Advances in Diabetes & Endocrinology
Research Article
Validated Models Using EHRs or Claims Data to Distinguish Diabetes Type among Adults
Campione JR1*, Nooney JG2, Kirkman MS2, Pfaff E3, Mardon R1, Benoit SR4, McKeever-Bullard K4, Yang DH1, Rivero G1, Rolka D4 and Saydah S4
1Westat, Rockville, MD, USA
2Division of Endocrinology and Metabolism, Department of
Medicine, University of North Carolina, Chapel Hill, NC, USA
3NC TraCS Institute, University of North Carolina, Chapel Hill, NC,
USA
4Division of Diabetes Translation, Centers for Disease Control and
Prevention, Atlanta, GA, USA
*Address for Correspondence:
Campione JR, Westat, Rockville, MD, USA; Tel: 919-768-7325; E-mail:
joannecampione@westat.com
Submission: 21 December, 2022
Accepted: 23 January, 2023
Published: 26 January, 2023
Copyright: © 2023 Campione JR, et al. This is an open access article
distributed under the Creative Commons Attribution License, which
permits unrestricted use, distribution, and reproduction in any medium,
provided the original work is properly cited.
Abstract
Purpose: Clinical data provides the opportunity for efficient and
timely disease surveillance. We developed and validated advanced
phenotyping models to classify adult patients with diabetes to type 1,
type 2, or other/indeterminate using structured fields from EHR data.
To simulate the use of claims data supplemented with medication
information, we compared model performance before and after the
removal of body mass index (BMI) and laboratory results.
Methods: We used 3 years of EHR data from a sample of 2,465
adult patients with diabetes from a health care system’s clinical data
warehouse. A weighted ratio of type 1 diabetes codes to all diabetes
codes was created by down-weighting codes from care settings that
do not treat diabetes. We developed two multinomial regression
models and a machine learning conditional inference tree to classify
patients to type 1, type 2, or other/indeterminate. The models were
validated by calculating sensitivity, specificity, positive predictive
value (PPV), and negative predictive value (NPV) relative to a gold
standard.
Results: For all models, the weighted ratio of type 1 diabetes was
the strongest predictive factor.
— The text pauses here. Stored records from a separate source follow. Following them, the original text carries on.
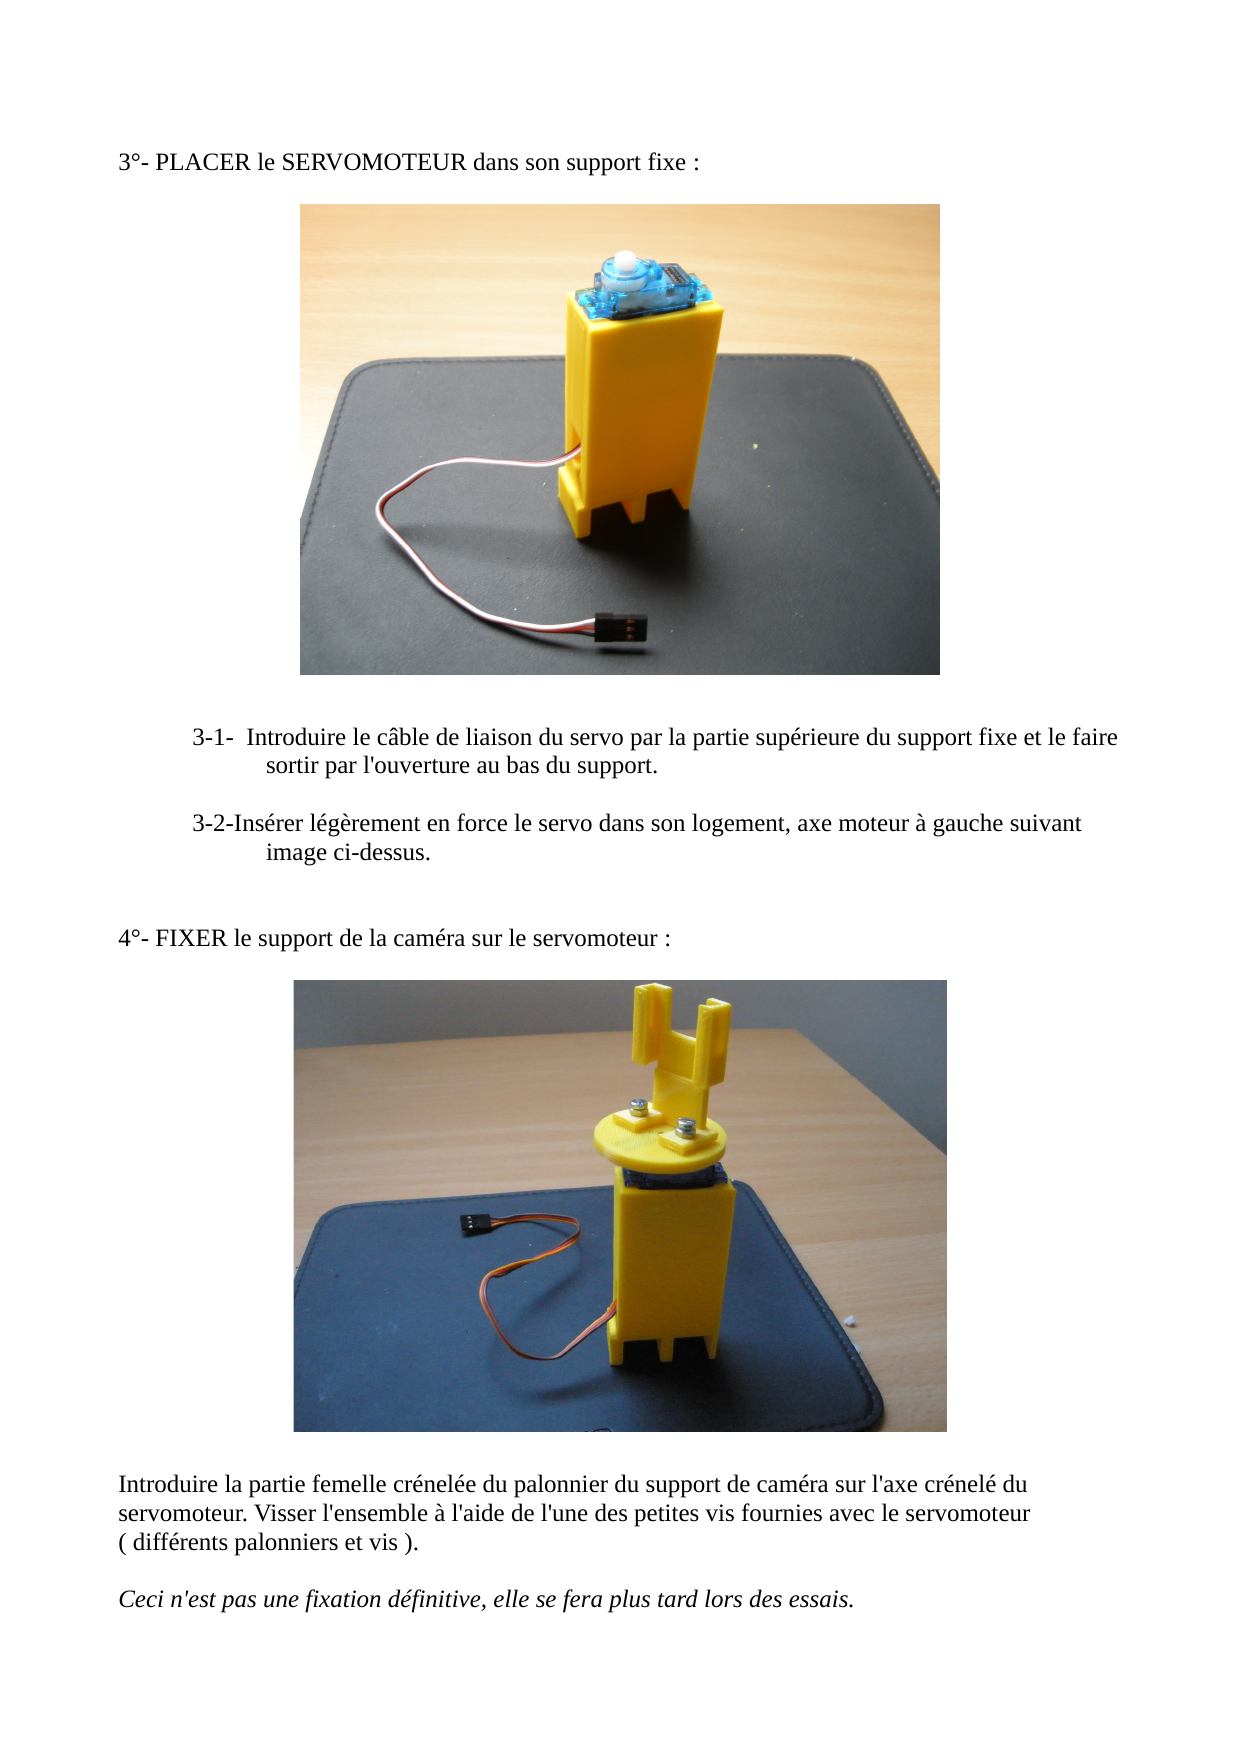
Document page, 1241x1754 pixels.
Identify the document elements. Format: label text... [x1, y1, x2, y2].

picture [293, 980, 947, 1432]
text 4°- FIXER le support de la caméra sur le servomoteur : [118, 923, 1122, 952]
text 3-2-Insérer légèrement en force le servo dans son logement, axe moteur à gauche suivant image ci-dessus. [118, 808, 1122, 866]
text 3-1- Introduire le câble de liaison du servo par la partie supérieure du support fixe et le faire sortir par l'ouverture au bas du support. [118, 722, 1122, 779]
picture [300, 204, 940, 675]
text 3°- PLACER le SERVOMOTEUR dans son support fixe : [118, 147, 1122, 176]
text Ceci n'est pas une fixation définitive, elle se fera plus tard lors des essais. [118, 1584, 1122, 1613]
text Introduire la partie femelle crénelée du palonnier du support de caméra sur l'axe crénelé du servomoteur. Visser l'ensemble à l'aide de l'une des petites vis fournies avec le servomoteur ( différents palonniers et vis ). [118, 1469, 1122, 1556]
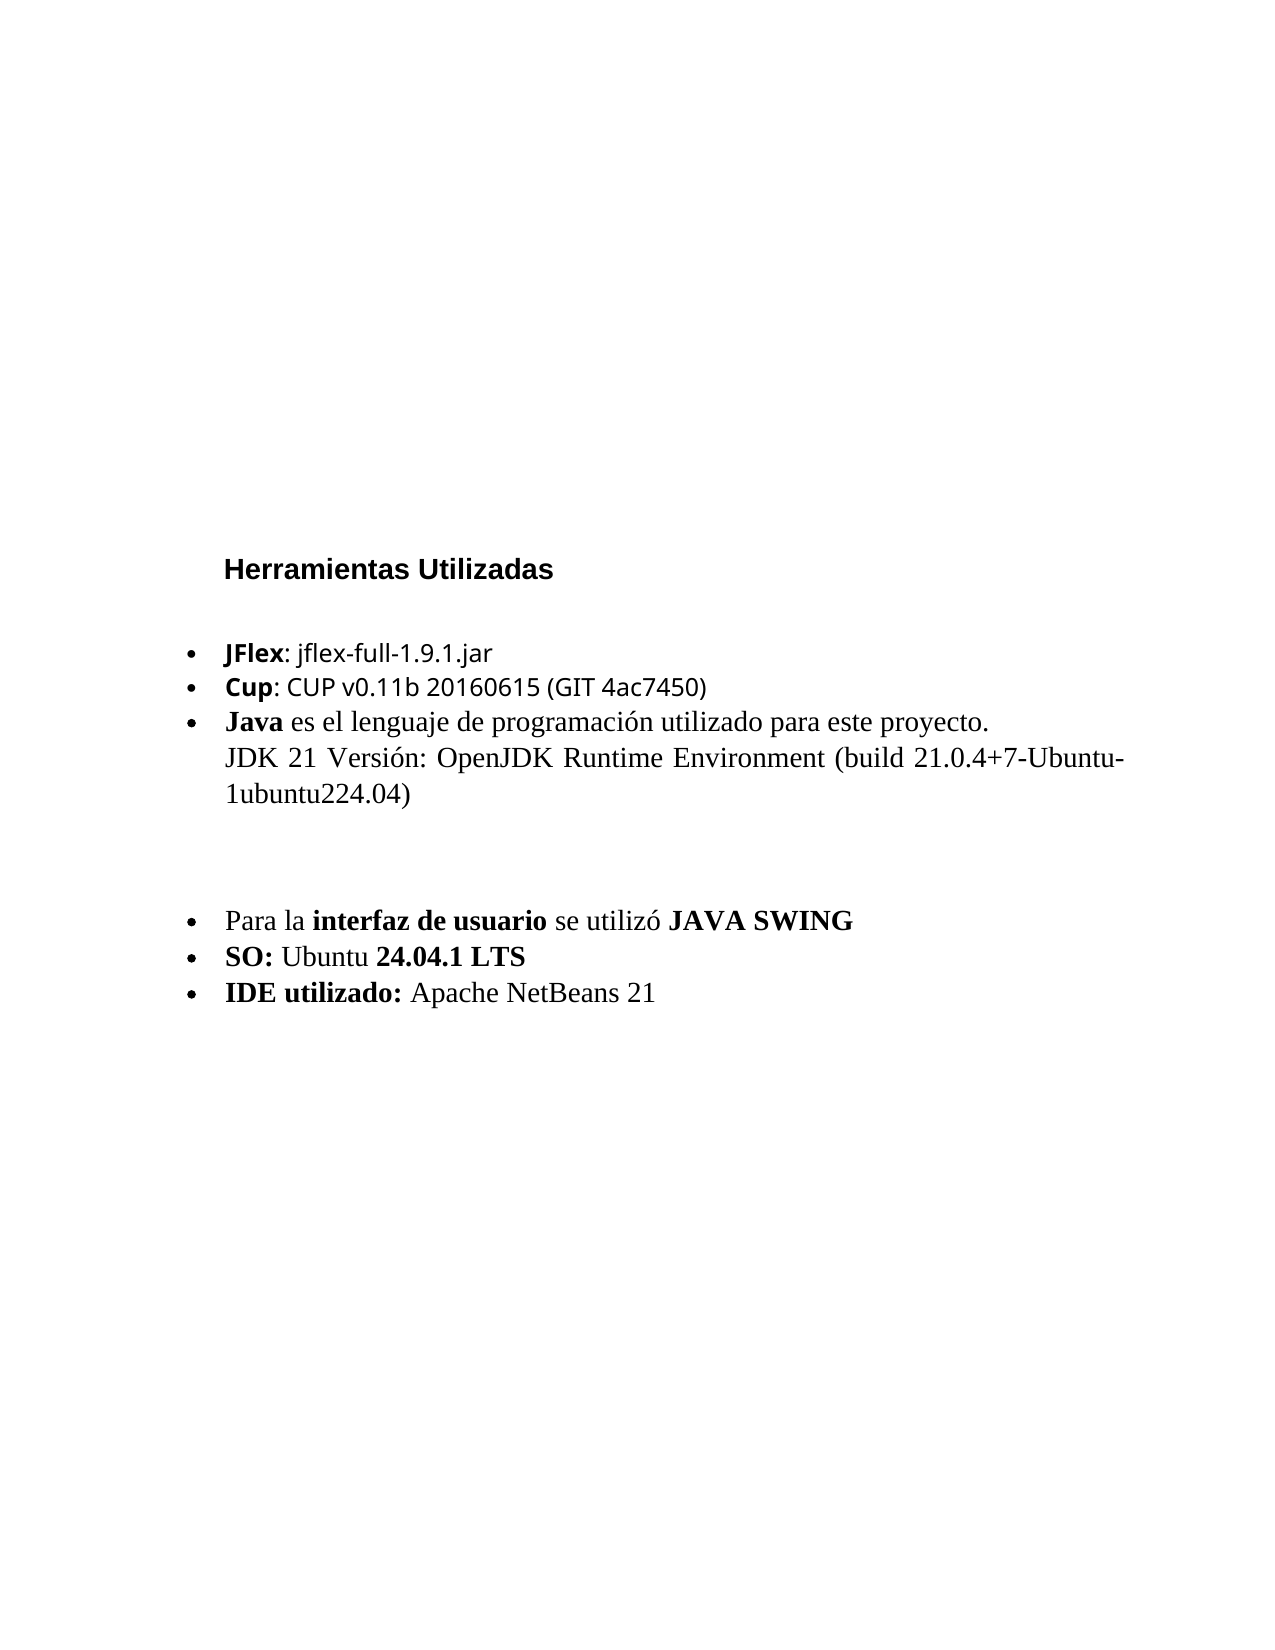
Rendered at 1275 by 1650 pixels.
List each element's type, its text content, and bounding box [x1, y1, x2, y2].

The models had validation statistics ≥
93% for sensitivity; ≥ 87% for specificity; ≥ 88% for PPV, and ≥ 93% for NPV.
After removal of BMI and laboratory data from the regression model
the largest decline in performance from the full model was in type 2
diabetes specificity (90.8% to 89.2%).
Conclusion: Prediction models and machine learning conditional
inference trees using either structured fields from EHR data or claims
data supplemented with medication data can be used to accurately
distinguish diabetes type among adults. The inclusion of BMI and
laboratory results improves model specificity for type 2 diabetes.